Background: Persistent infection with high-risk human papillomavirus (HR-HPV) is the primary etiological factor for cervical cancer, yet HPV DNA testing alone lacks specificity for predicting disease progression. Host protein alterations associated with HPV-driven epithelial transformation may provide complementary biomarkers for early detection and triage. Proteomic profiling of cervical exfoliated cells offers a minimally invasive approach suitable for community-based screening, particularly in low-resource settings.

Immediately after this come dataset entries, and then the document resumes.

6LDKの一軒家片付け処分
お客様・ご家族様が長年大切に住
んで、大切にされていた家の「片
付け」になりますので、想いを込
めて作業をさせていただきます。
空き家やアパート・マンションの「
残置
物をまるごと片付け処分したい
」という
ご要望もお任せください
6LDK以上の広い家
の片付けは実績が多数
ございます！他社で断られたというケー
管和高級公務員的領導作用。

Objectives: To identify HR-HPV–associated host protein signatures in cervical exfoliated cells using discovery proteomics and bioinformatics to understand pathways involved in HPV-driven epithelial transformation.To validate and assess the triage potential of selected protein biomarkers (transferrin, fibrinogen beta chain, and cytokeratin-13) across different HPV genotype groups using ELISA for improving specificity of community-based cervical cancer screening.

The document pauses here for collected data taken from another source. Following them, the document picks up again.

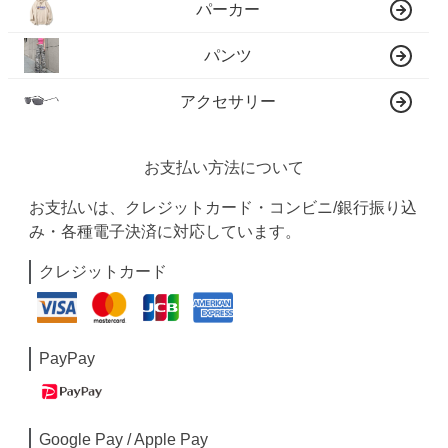
パーカー
パンツ
アクセサリー
お支払い方法について
お支払いは、クレジットカード・コンビニ/銀行振り込
み・各種電子決済に対応しています。
クレジットカード
PayPay
Google Pay / Apple Pay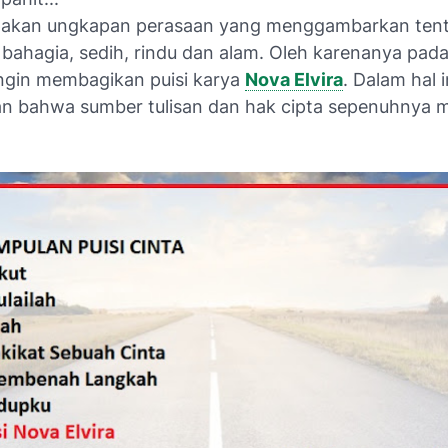
pakan ungkapan perasaan yang menggambarkan tent
 bahagia, sedih, rindu dan alam. Oleh karenanya pad
 ingin membagikan
puisi karya
Nova Elvira
.
Dalam hal i
an bahwa
sumber tulisan dan hak cipta
sepenuhnya mi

Methods: Cervical exfoliated cell samples collected from a South Indian community screening program were tested for HR-HPV using the cobas® 4800 platform. For discovery proteomics, 40 samples were selected by convenience sampling and grouped into HPV16-positive, HPV18-positive, other high-risk HPV (OHR)-positive, and HPV-negative (n = 10 per group). Pooled protein extracts were analyzed using two-dimensional gel electrophoresis (2D-GE) followed by MALDI-TOF mass spectrometry. Differentially expressed proteins were subjected to functional annotation, gene ontology, and STRING network analysis. For validation, ELISA was performed on 84 individual samples (HPV16: n = 42; HPV18: n = 8; OHR: n = 14; mixed infections: n = 10; HPV-negative: n = 10) to quantify serotransferrin (TF), cytokeratin-13 (CK13), and fibrinogen beta chain (FGβ). ELISA concentrations were interpolated using Morgan–Mercer–Flodin (MMF) regression models. Group comparisons were performed using the Mann–Whitney U test.

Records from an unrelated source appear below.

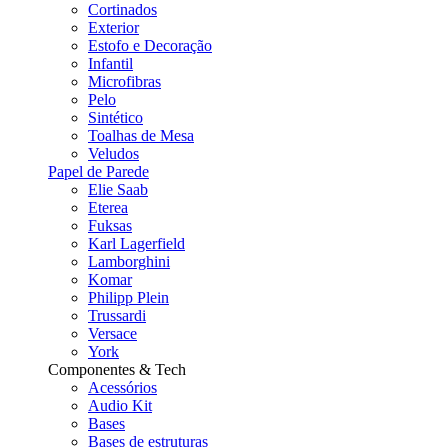
Cortinados
Exterior
Estofo e Decoração
Infantil
Microfibras
Pelo
Sintético
Toalhas de Mesa
Veludos
Papel de Parede
Elie Saab
Eterea
Fuksas
Karl Lagerfield
Lamborghini
Komar
Philipp Plein
Trussardi
Versace
York
Componentes & Tech
Acessórios
Audio Kit
Bases
Bases de estruturas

Results: Proteomic profiling identified 14 significantly upregulated protein spots corresponding to 9 unique proteins in HPV-positive samples, including TF, FGB, KRT13, KRT6A, KRT6B, KRT4, CALCOCO1, ZSCAN26, and ZNF462. Network analysis revealed two major functional clusters: (i) cytoskeletal and epithelial differentiation pathways dominated by keratins, and (ii) metabolic, inflammatory, and stress-response pathways involving TF, FGB, and CALCOCO1. ELISA validation showed significantly elevated levels of all three biomarkers in HPV-positive compared to HPV-negative samples (p < 0.000001). Median FGβ concentrations ranged from 11.29–14.89 ng/µL in HPV-positive groups versus 1.43 ng/µL in controls. Median transferrin levels were ~23.8 ng/µL in HPV-positive samples versus ~1.3 ng/µL in controls. CK13 levels were markedly higher in HPV-positive groups (median ~336 pg/µL) compared to HPV-negative samples (median ~54 pg/µL). Elevated biomarker levels were observed across HPV16, HPV18, OHR, and mixed-infection groups.
Conclusion: This study demonstrates that cervical exfoliated cell–based proteomic profiling can identify host protein alterations strongly associated with HR-HPV infection. The consistent upregulation and independent ELISA validation of transferrin, fibrinogen beta chain, and cytokeratin-13 highlight their potential as complementary biomarkers for HPV-positive triage and early cervical cancer risk assessment. These findings support the feasibility of integrating protein biomarker assays with HPV DNA testing to improve screening specificity and enable scalable community-level screening strategies in resource-limited settings.